Peygamberimiz. (s.a.v.) kız babası olmakla iftihar
ediyor. Bu vesikalar karşısında hiç kimse, İslamiyet kadınlara, kızlara değer
vermiyor diyemez.
Kız, çocuğu olunca üzülmek, hele hele anneyi suçlamak
çok yanlıştır.
Bir köyde görev yaparken orada ki Müslümanlar bana
dediler ki hocam kaç tane uşağın var. Bende onlara dedim ki, üç tane çocuğum
var.
Onlar çocukların sormuyoruz kaç tane uşağın var. Yani
kaç tane oğlun var, anladım ki kız çocuklarını insandan saymıyorlar.. Ülkemizin
bazı yörelerinde kız çocuklarına miras tan pay vermiyorlar mirası bırak
insandan bile saymıyorlar.
Samimi bir
dostum anlatmıştı. Bir Müslüman hanımdan ısrarla erkek doğurmasını ister,
hanımı üçüncü doğumda da yine kız çocuğu dünyaya getirir, bu duruma çok kızıp
öfkelenen koca hanımına, dördüncü çocuğu da kız doğurursan seni öldürürüm diye tehdit
eder.
Kadın dördüncü çocuğu dünyaya getirmek için hastaneye
yatırılır, ama kadın cağız hıçkıra hıçkıra ağlamaya başlar. Hemşireler hanım
niçin bu kadar ağlıyorsun hanım başından geçenleri anlatır.
Doğum
gerçekleşir, buda erkek fakat iki gözü cinsel organı ve makadı hiç yok çocuk ağlar
sağ avucunun içi açlır elinin içindeki arapça yazı hemşirenin dikkatini çeker
yazıyı okuyamazlar Arapça bilen birisini çağırırlar yazı şöyledir. Ey kulum bu
kadarını biz yarattık gerisinide sen yarat. Diye, doktorlar bir mana veremezler kocayı
çağırır durumu anlatırlar.
Koca yaptığı isyanı anlar eyvahlar eder, doktorlar
derki birkaç saat kontrol atında tutacağız eğer yaşarsa ameliyatla bir şeyler
yaparız, çocuk yaşamazsa yapacağımız bir şey yok. Çocuk birkaç saat sonra ölür.
Bu konula ilgili Kur’a-ı Kerimde şöyle buyrulur.
“Allah dilediğine kız, dilediğine erkek çocuk
bahşeder.
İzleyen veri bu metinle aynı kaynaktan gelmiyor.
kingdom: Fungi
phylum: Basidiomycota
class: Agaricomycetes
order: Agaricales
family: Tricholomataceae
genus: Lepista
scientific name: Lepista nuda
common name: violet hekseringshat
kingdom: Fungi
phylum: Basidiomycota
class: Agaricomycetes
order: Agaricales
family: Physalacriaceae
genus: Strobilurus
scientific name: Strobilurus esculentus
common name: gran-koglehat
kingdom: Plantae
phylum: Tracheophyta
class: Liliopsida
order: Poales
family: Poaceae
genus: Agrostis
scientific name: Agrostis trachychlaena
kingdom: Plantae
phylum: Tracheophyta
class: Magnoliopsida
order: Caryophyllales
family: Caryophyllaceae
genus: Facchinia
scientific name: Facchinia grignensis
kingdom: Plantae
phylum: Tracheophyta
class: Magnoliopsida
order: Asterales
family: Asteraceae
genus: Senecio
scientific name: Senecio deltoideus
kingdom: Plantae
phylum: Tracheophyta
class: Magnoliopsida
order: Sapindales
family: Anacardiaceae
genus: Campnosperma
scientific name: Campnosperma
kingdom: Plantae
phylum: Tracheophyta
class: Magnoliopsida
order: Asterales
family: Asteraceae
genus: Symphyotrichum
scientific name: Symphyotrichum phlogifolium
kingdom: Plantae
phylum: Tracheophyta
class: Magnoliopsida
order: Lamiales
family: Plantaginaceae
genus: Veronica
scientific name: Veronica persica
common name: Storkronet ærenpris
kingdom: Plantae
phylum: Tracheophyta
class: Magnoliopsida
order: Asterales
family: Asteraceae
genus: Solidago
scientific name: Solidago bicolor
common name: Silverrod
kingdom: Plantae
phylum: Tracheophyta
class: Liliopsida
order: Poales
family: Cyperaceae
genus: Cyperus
Kimine hem erkek, hem kız çocuğu verir, dilediğini de kısır bırakır.
Her şeyi hakkı ile bilen ve her şeye gücü yeten ancak Allah’tır” (Şura
Suresi, 49, 50)
Peygamberimiz (s.a.v.) (Kız çocuklarını hor
görmeyin) buyurdu. Hor görmek dini bilmemekten ileri gelir. Hayırlı evlat
istemelidir.
Hayırlı olmadıktan sonra, kız veya erkek olmuş ne fark
eder? Bazı insanlar israrla erkek evlat ister. Bugün erkek evlat olup annesine
babasına bakmayan ne kadar evlat var, basından bu üzücü haberleri malesef
izlemekteyiz.
Huzur evlerindeki yaşlı anne ve babalar orada neyi
bekliyorlar bunların erkek evlatları nerede? Dinimizde, kadının ve kız
çocuklarının fazileti büyüktür. Kutlu nebi “Ben Allah’tan hayırlı
evlat istedim bana kız çocukları verdi.”
“İki kız
çocuğu dünyaya getiren kadın hayırlı kadındır.”
“Kimin üç veya
iki veya bir kızı veya kız kardeşi olur da onlara iyi muamelede bulunur, İslam
eğitimlerini de en güzel şekilde yerine getirirse Allah (c.c.) onları kendisi
için cehenneme perde kılar ve onu cennetine koyar.” (Es-Sünen:)
“Kız çocuğunu
güzelce terbiye edip, Allahü Teâ’lânın verdiği nimetlerle bolluk içinde yedirir
giydirirse, o kız çocuğu onun için bir bereket olur, Cehennemden kurtulup
kolayca Cennete girmesine vesile olur. (Taberani)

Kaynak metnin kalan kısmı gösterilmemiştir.